TASK DESCRIPTION: This task calls for every entry below to be repeated exactly.

··· DATA PROVIDED

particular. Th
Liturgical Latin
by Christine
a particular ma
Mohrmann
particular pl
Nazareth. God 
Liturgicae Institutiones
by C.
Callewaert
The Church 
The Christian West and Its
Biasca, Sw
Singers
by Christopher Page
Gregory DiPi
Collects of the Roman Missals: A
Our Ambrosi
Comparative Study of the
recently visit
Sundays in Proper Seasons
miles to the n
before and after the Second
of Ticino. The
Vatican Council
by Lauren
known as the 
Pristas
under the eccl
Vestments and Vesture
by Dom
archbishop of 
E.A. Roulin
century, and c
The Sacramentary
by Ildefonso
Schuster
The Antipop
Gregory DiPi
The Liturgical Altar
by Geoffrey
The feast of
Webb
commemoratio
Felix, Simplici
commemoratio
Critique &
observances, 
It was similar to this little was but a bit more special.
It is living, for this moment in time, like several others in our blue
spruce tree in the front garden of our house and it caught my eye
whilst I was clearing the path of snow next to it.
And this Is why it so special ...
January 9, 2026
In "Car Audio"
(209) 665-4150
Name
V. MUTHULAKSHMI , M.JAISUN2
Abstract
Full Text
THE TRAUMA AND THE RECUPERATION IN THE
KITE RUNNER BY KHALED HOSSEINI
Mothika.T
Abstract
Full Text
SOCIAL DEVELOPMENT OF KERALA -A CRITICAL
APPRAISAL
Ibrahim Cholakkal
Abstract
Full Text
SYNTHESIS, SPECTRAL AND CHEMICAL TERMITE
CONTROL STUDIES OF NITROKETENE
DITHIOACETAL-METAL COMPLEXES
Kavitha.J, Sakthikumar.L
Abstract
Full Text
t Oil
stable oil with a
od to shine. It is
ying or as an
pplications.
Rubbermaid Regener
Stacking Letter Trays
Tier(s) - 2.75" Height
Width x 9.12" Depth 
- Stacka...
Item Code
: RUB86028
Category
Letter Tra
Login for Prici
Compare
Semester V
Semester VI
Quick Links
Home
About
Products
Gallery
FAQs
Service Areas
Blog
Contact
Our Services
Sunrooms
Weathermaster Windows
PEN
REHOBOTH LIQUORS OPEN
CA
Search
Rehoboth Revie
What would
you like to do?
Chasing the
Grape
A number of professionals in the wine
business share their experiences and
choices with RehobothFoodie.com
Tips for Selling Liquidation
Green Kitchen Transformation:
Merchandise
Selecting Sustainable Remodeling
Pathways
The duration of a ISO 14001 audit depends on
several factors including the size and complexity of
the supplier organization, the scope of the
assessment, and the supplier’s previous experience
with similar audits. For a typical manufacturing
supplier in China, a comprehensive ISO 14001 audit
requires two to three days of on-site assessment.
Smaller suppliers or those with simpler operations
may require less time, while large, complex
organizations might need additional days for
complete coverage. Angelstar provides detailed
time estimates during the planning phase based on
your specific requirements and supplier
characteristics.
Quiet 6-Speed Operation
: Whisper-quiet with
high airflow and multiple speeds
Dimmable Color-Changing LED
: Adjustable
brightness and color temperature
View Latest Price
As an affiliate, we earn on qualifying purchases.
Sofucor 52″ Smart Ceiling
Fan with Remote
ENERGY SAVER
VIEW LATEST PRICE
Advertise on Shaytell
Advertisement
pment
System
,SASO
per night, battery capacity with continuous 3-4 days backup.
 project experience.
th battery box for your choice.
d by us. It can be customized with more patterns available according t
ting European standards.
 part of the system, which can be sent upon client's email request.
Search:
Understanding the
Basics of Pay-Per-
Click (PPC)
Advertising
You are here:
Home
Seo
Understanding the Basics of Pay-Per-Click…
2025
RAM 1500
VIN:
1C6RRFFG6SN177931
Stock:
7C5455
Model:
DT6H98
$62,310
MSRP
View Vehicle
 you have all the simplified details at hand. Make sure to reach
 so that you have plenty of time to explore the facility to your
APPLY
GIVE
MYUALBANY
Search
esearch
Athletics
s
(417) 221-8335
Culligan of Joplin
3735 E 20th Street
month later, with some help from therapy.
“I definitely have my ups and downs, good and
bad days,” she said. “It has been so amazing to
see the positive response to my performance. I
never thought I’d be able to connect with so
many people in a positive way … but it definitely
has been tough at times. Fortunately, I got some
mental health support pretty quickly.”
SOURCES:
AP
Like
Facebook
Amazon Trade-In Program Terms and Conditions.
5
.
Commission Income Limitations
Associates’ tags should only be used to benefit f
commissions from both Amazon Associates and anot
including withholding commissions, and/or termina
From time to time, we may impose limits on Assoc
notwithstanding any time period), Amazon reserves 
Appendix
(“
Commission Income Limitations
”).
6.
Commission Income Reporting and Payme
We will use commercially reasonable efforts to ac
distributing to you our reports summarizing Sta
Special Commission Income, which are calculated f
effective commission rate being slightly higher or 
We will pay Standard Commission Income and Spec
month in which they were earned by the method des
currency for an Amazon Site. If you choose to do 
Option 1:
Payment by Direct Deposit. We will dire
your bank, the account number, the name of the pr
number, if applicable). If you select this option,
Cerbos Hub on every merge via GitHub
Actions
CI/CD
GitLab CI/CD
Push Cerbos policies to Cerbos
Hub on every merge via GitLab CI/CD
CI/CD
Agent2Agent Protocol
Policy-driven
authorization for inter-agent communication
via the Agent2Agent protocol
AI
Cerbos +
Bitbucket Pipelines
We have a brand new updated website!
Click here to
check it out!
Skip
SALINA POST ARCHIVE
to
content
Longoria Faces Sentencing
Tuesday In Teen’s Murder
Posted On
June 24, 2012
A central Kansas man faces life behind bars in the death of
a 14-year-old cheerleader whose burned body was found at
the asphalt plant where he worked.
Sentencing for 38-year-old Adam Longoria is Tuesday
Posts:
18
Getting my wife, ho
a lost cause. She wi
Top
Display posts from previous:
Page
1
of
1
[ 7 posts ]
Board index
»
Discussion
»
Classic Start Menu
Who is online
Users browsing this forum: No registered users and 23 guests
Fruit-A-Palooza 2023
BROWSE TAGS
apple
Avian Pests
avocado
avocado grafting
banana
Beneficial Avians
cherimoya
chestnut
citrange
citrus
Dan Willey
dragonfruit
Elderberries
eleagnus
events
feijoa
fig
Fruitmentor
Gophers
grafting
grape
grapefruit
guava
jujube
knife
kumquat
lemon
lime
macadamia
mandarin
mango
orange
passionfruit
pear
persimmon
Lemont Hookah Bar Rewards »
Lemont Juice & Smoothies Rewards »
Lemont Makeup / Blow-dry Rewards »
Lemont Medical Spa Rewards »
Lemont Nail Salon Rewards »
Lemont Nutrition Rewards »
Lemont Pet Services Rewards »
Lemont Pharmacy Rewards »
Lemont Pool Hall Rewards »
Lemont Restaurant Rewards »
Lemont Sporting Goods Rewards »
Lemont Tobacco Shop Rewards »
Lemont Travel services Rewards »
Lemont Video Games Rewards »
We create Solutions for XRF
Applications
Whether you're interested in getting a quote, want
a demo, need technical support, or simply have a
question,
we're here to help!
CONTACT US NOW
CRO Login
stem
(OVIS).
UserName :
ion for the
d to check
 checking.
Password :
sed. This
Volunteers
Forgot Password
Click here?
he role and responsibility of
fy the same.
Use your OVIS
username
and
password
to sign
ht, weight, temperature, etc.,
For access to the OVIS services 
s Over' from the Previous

······

YOUR SOLUTION:
particular. Th
Liturgical Latin
by Christine
a particular ma
Mohrmann
particular pl
Nazareth. God 
Liturgicae Institutiones
by C.
Callewaert
The Church 
The Christian West and Its
Biasca, Sw
Singers
by Christopher Page
Gregory DiPi
Collects of the Roman Missals: A
Our Ambrosi
Comparative Study of the
recently visit
Sundays in Proper Seasons
miles to the n
before and after the Second
of Ticino. The
Vatican Council
by Lauren
known as the 
Pristas
under the eccl
Vestments and Vesture
by Dom
archbishop of 
E.A. Roulin
century, and c
The Sacramentary
by Ildefonso
Schuster
The Antipop
Gregory DiPi
The Liturgical Altar
by Geoffrey
The feast of
Webb
commemoratio
Felix, Simplici
commemoratio
Critique &
observances, 
It was similar to this little was but a bit more special.
It is living, for this moment in time, like several others in our blue
spruce tree in the front garden of our house and it caught my eye
whilst I was clearing the path of snow next to it.
And this Is why it so special ...
January 9, 2026
In "Car Audio"
(209) 665-4150
Name
V. MUTHULAKSHMI , M.JAISUN2
Abstract
Full Text
THE TRAUMA AND THE RECUPERATION IN THE
KITE RUNNER BY KHALED HOSSEINI
Mothika.T
Abstract
Full Text
SOCIAL DEVELOPMENT OF KERALA -A CRITICAL
APPRAISAL
Ibrahim Cholakkal
Abstract
Full Text
SYNTHESIS, SPECTRAL AND CHEMICAL TERMITE
CONTROL STUDIES OF NITROKETENE
DITHIOACETAL-METAL COMPLEXES
Kavitha.J, Sakthikumar.L
Abstract
Full Text
t Oil
stable oil with a
od to shine. It is
ying or as an
pplications.
Rubbermaid Regener
Stacking Letter Trays
Tier(s) - 2.75" Height
Width x 9.12" Depth 
- Stacka...
Item Code
: RUB86028
Category
Letter Tra
Login for Prici
Compare
Semester V
Semester VI
Quick Links
Home
About
Products
Gallery
FAQs
Service Areas
Blog
Contact
Our Services
Sunrooms
Weathermaster Windows
PEN
REHOBOTH LIQUORS OPEN
CA
Search
Rehoboth Revie
What would
you like to do?
Chasing the
Grape
A number of professionals in the wine
business share their experiences and
choices with RehobothFoodie.com
Tips for Selling Liquidation
Green Kitchen Transformation:
Merchandise
Selecting Sustainable Remodeling
Pathways
The duration of a ISO 14001 audit depends on
several factors including the size and complexity of
the supplier organization, the scope of the
assessment, and the supplier’s previous experience
with similar audits. For a typical manufacturing
supplier in China, a comprehensive ISO 14001 audit
requires two to three days of on-site assessment.
Smaller suppliers or those with simpler operations
may require less time, while large, complex
organizations might need additional days for
complete coverage. Angelstar provides detailed
time estimates during the planning phase based on
your specific requirements and supplier
characteristics.
Quiet 6-Speed Operation
: Whisper-quiet with
high airflow and multiple speeds
Dimmable Color-Changing LED
: Adjustable
brightness and color temperature
View Latest Price
As an affiliate, we earn on qualifying purchases.
Sofucor 52″ Smart Ceiling
Fan with Remote
ENERGY SAVER
VIEW LATEST PRICE
Advertise on Shaytell
Advertisement
pment
System
,SASO
per night, battery capacity with continuous 3-4 days backup.
 project experience.
th battery box for your choice.
d by us. It can be customized with more patterns available according t
ting European standards.
 part of the system, which can be sent upon client's email request.
Search:
Understanding the
Basics of Pay-Per-
Click (PPC)
Advertising
You are here:
Home
Seo
Understanding the Basics of Pay-Per-Click…
2025
RAM 1500
VIN:
1C6RRFFG6SN177931
Stock:
7C5455
Model:
DT6H98
$62,310
MSRP
View Vehicle
 you have all the simplified details at hand. Make sure to reach
 so that you have plenty of time to explore the facility to your
APPLY
GIVE
MYUALBANY
Search
esearch
Athletics
s
(417) 221-8335
Culligan of Joplin
3735 E 20th Street
month later, with some help from therapy.
“I definitely have my ups and downs, good and
bad days,” she said. “It has been so amazing to
see the positive response to my performance. I
never thought I’d be able to connect with so
many people in a positive way … but it definitely
has been tough at times. Fortunately, I got some
mental health support pretty quickly.”
SOURCES:
AP
Like
Facebook
Amazon Trade-In Program Terms and Conditions.
5
.
Commission Income Limitations
Associates’ tags should only be used to benefit f
commissions from both Amazon Associates and anot
including withholding commissions, and/or termina
From time to time, we may impose limits on Assoc
notwithstanding any time period), Amazon reserves 
Appendix
(“
Commission Income Limitations
”).
6.
Commission Income Reporting and Payme
We will use commercially reasonable efforts to ac
distributing to you our reports summarizing Sta
Special Commission Income, which are calculated f
effective commission rate being slightly higher or 
We will pay Standard Commission Income and Spec
month in which they were earned by the method des
currency for an Amazon Site. If you choose to do 
Option 1:
Payment by Direct Deposit. We will dire
your bank, the account number, the name of the pr
number, if applicable). If you select this option,
Cerbos Hub on every merge via GitHub
Actions
CI/CD
GitLab CI/CD
Push Cerbos policies to Cerbos
Hub on every merge via GitLab CI/CD
CI/CD
Agent2Agent Protocol
Policy-driven
authorization for inter-agent communication
via the Agent2Agent protocol
AI
Cerbos +
Bitbucket Pipelines
We have a brand new updated website!
Click here to
check it out!
Skip
SALINA POST ARCHIVE
to
content
Longoria Faces Sentencing
Tuesday In Teen’s Murder
Posted On
June 24, 2012
A central Kansas man faces life behind bars in the death of
a 14-year-old cheerleader whose burned body was found at
the asphalt plant where he worked.
Sentencing for 38-year-old Adam Longoria is Tuesday
Posts:
18
Getting my wife, ho
a lost cause. She wi
Top
Display posts from previous:
Page
1
of
1
[ 7 posts ]
Board index
»
Discussion
»
Classic Start Menu
Who is online
Users browsing this forum: No registered users and 23 guests
Fruit-A-Palooza 2023
BROWSE TAGS
apple
Avian Pests
avocado
avocado grafting
banana
Beneficial Avians
cherimoya
chestnut
citrange
citrus
Dan Willey
dragonfruit
Elderberries
eleagnus
events
feijoa
fig
Fruitmentor
Gophers
grafting
grape
grapefruit
guava
jujube
knife
kumquat
lemon
lime
macadamia
mandarin
mango
orange
passionfruit
pear
persimmon
Lemont Hookah Bar Rewards »
Lemont Juice & Smoothies Rewards »
Lemont Makeup / Blow-dry Rewards »
Lemont Medical Spa Rewards »
Lemont Nail Salon Rewards »
Lemont Nutrition Rewards »
Lemont Pet Services Rewards »
Lemont Pharmacy Rewards »
Lemont Pool Hall Rewards »
Lemont Restaurant Rewards »
Lemont Sporting Goods Rewards »
Lemont Tobacco Shop Rewards »
Lemont Travel services Rewards »
Lemont Video Games Rewards »
We create Solutions for XRF
Applications
Whether you're interested in getting a quote, want
a demo, need technical support, or simply have a
question,
we're here to help!
CONTACT US NOW
CRO Login
stem
(OVIS).
UserName :
ion for the
d to check
 checking.
Password :
sed. This
Volunteers
Forgot Password
Click here?
he role and responsibility of
fy the same.
Use your OVIS
username
and
password
to sign
ht, weight, temperature, etc.,
For access to the OVIS services 
s Over' from the Previous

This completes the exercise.